Maiolica is a tin-glazed earthenware that was produced during the Renaissance in Italy. The name comes from Majorca, the island from which, in the 15th century, a lot of Hispano-Moresque tin-glazed pottery was brought into Italy. The technique of covering with a tin glaze earthenware was similar to that used elsewhere in Europe for delftware and faience.
Slipware is pottery known by its primary decorating method in which slip is added before firing by dipping, painting or splashing on the leather-hard clay body surface. Slip is an aqueous clay body suspension that is a combination of clays and other minerals, such as quartz, feldspar, and mica.
Salvatore Colonnese founded Neapolitan pottery in 1834 and 1836, shifting production away from everyday useful ware and towards artistic pieces inspired by English ware and classical Roman pottery. The Colonnese family, Salvatore, his sons, Francesco and Gaetano, and a nephew, Alphonso, made a variety of wares, from drain pipes to hybrid porcelain. Classical myths and legends lent kudos to objects, imbuing them with the grandeur of the ancient world.
Grand Feu Art Pottery, was founded in California by Cornelius Brauckman. Its output was of high quality and aesthetically distinctive. Generically, grand feu is ceramic ware fired at 2500°F (1400°C), maturing its body and glaze simultaneously. Grand feu is both porcelain and gres, and Grand Feu Art Pottery specialises in the latter.
While it was prone to cynicism in the 20th century – for example, it was often pointed out that Morris’ handmade goods were too costly for anyone other than the wealthy he claimed to despise. However, through a fertile and now highly valued time of applied art, the Arts & Crafts wove a distinctive pattern.
Throughout the twentieth century, ceramics was broadly divided into two sectors. Studio pottery, which was a reaction against the mass-made wares of the industrial revolution, and fine art by contemporary artists, who just happened to use clay in their practice but rejected many of its traditional codes of practice.

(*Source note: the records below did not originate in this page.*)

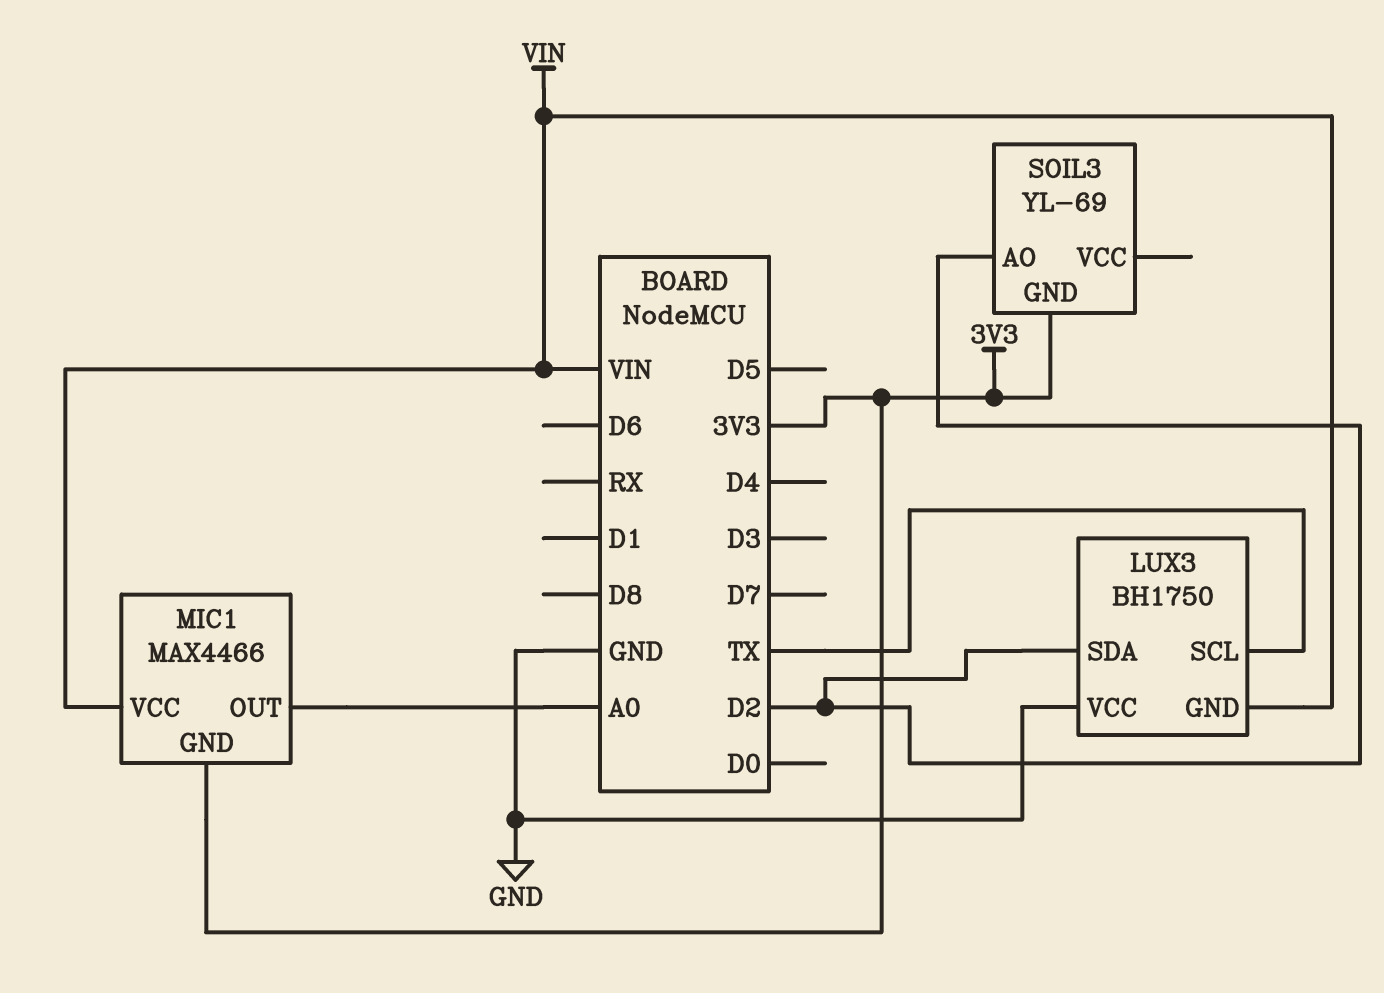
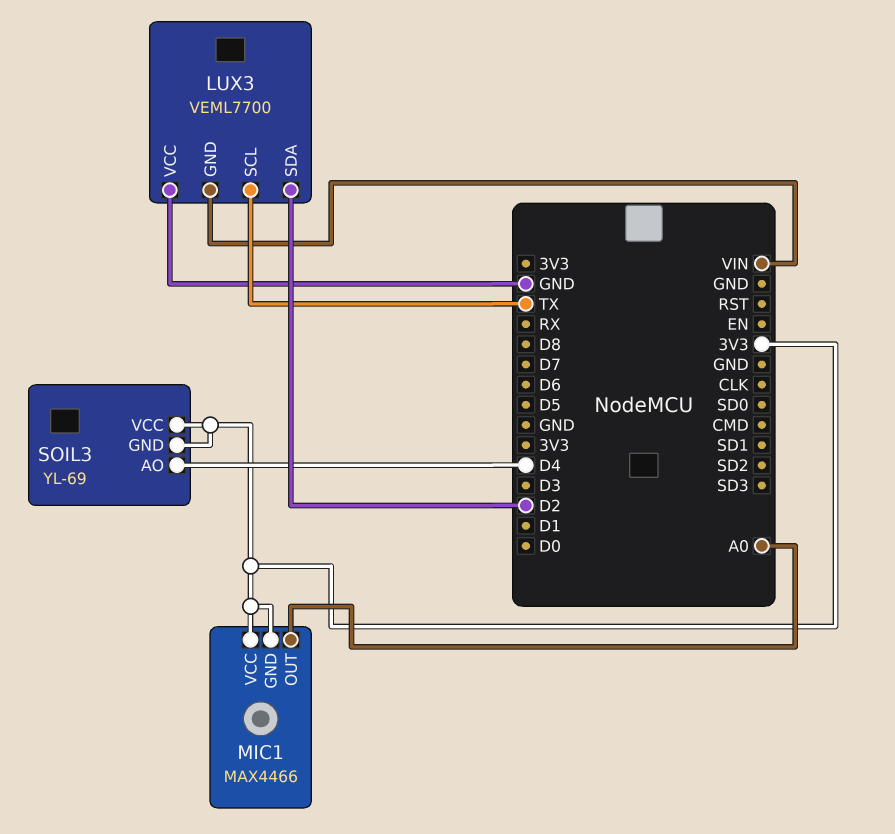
LUX3: BH1750 -> VEML7700
MIC1 pin VCC: VIN -> 3V3
SOIL3 pin AO: D2 -> D4
SOIL3 pin VCC: none -> 3V3

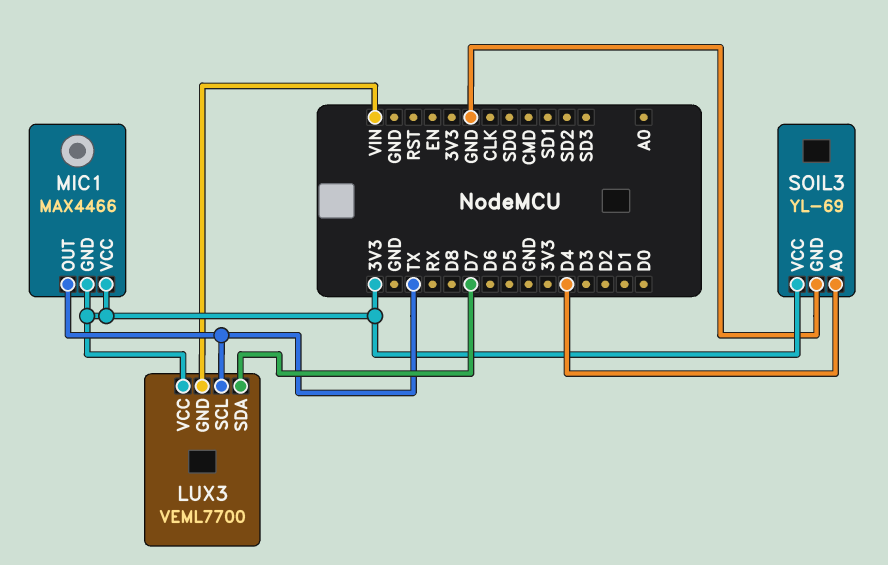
LUX3 pin SDA: D2 -> D7
LUX3 pin VCC: GND -> 3V3
MIC1 pin OUT: A0 -> TX
SOIL3 pin GND: 3V3 -> GND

Stig Lindberg (1916 – 1982) was a Swedish ceramic, glass, textile, industrial designer, and painter and illustrator. During his long career with the Gustavsberg pottery factory, Lindberg produced whimsical studio ceramics and graceful tableware lines, making him one of Sweden’s most important postwar designers.
Levy-Dhurmer may have been responsible for the rediscovery of the metallic lustre glaze technique used in Middle Eastern ceramics from the 9th century and in Hispano-Moresque pottery of the 15th century. However, the sheen on pieces by Massier and Levy-Dhunner has not lasted. He used primarily light-coloured earthenware with gold highlights and sombre-glazed stoneware.